The landscaping outside my car window was beautiful, especially considering that it was Mickey Dee’s. The fast food place had taken the time to provide a place of contemplation for all of God’s creatures. Large beautiful holly bushes buffered the noise of the street. They were surrounded by bushes whose leaves turned to a blazing red color. My eyes were then drawn to a bush close to my car door. It looked sad and dead at first, because only a very few leaves and a sparse amount of red berries remained. I noticed that the very small branches were skillfully pruned into a rounded shape. The bush was not dead at all. It had lost its foliage only for a short cold season. When spring comes it will become as beautiful as the evergreens surrounding it. I was quick to realize that this was one of those insights that comes from God alone. It had His signature all over it. But I was slow to understand that the best was yet to come.
The birds were flitting in and out of the other bushes so fast that I could only catch a slight glimpse of them. As the sun began to shine fully on the scene, one little sparrow lighted upon one of the topmost of the tiny branches. It shook itself and preened as it basked in the sun. I was thrilled. Surely this is what God had intended for my encouragement today. Again, I had shortchanged God.
As I joyfully watched, God decorated that bush for my pleasure and exhortation. He carefully placed a second, and a third, and a fourth, and a fifth… on and on until He had arranged a dozen of these precious masterpieces on that beautiful living shrubbery that I had so mistakenly thought was dead only a few minutes ago. I could almost see His hand as He thoughtfully positioned each puff of gray feathers in its own appointed position. What amazed me most was that though they were moving, each one stayed where it had been placed. This bare bush decorated with these small plain birds became alive and beautiful when the sunlight from above was shed on them.
What God told me was made manifest in this scene that He had arranged. Because that I had been so sick for so long with many serious problems, I had felt as dead and useless as that bush had first looked to me. Just like the bush I need a season of rest and restoration. The season of leafing and blooming will come soon but, not quite yet. This is also a time for patience and regaining strength.

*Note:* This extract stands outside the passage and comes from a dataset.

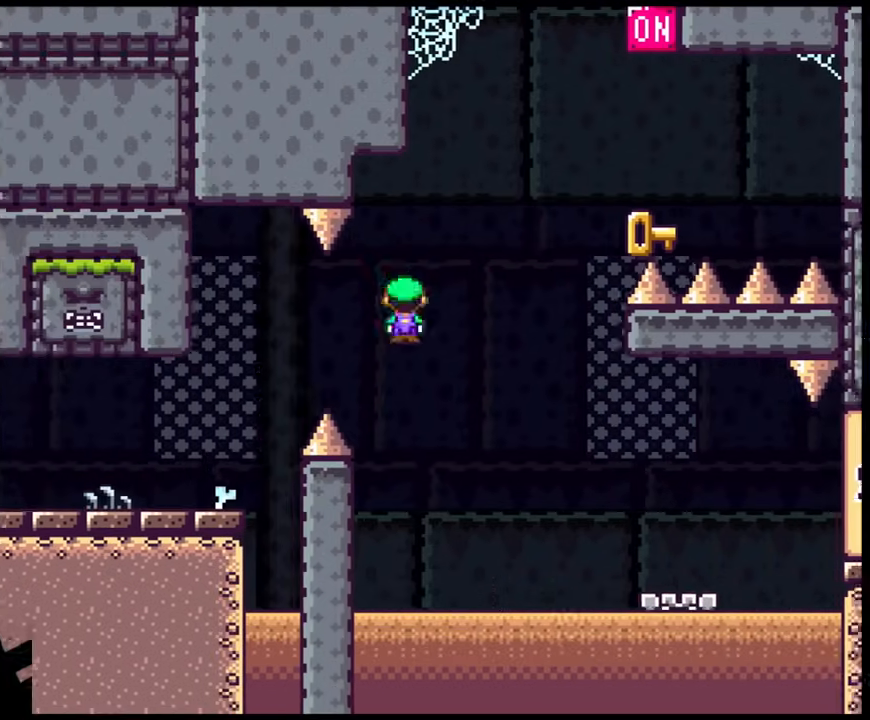
{"buttons": [], "events": [[250, "A", "up"], [300, "DPAD_LEFT", "up"], [383, "X", "up"]]}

Even in its bare state the bush was a useful refuge for the little birds. I had expected large ugly birds. They had not come because the tiny sharp branch ends of the pruned hedge would be like thorns to them. These branches proved a safe haven for these little birds. They could find rest in its branches, a place where they could come together in safety and unity. Even though I may not seem like much, God still has a purpose and a work for me where I am and how I am. I would have limited God to one little bird, but God made my heart abundantly glad with a dozen. I do not think the number was a coincidence. I counted and recounted them. God is definitely into details.
It truly saddens me when I have to miss church because of sickness. I feel the weakness of being out of place when the door to God’s house is open and I cannot be there. We need to be with other believers who are going through the same valleys. The Sonlight of God draws us together just like the sunlight drew these birds together. We need to derive strength and cleansing from God’s word just as the sparrows preened themselves in the sunshine. The sunlight was reflected magnificently by their unity, just as God’s light is magnified through our unity. I started the day thinking something like a haircut would help me feel better, but God provided a better way, as always. Even the hair cut part was there for a reason.
Matthew 10:29-31
Are not two sparrows sold for a farthing? And one of them shall not fall to the ground without your Father. But the very hairs of your head are all numbered.
Fear ye not therefore, ye are of more value than many sparrows.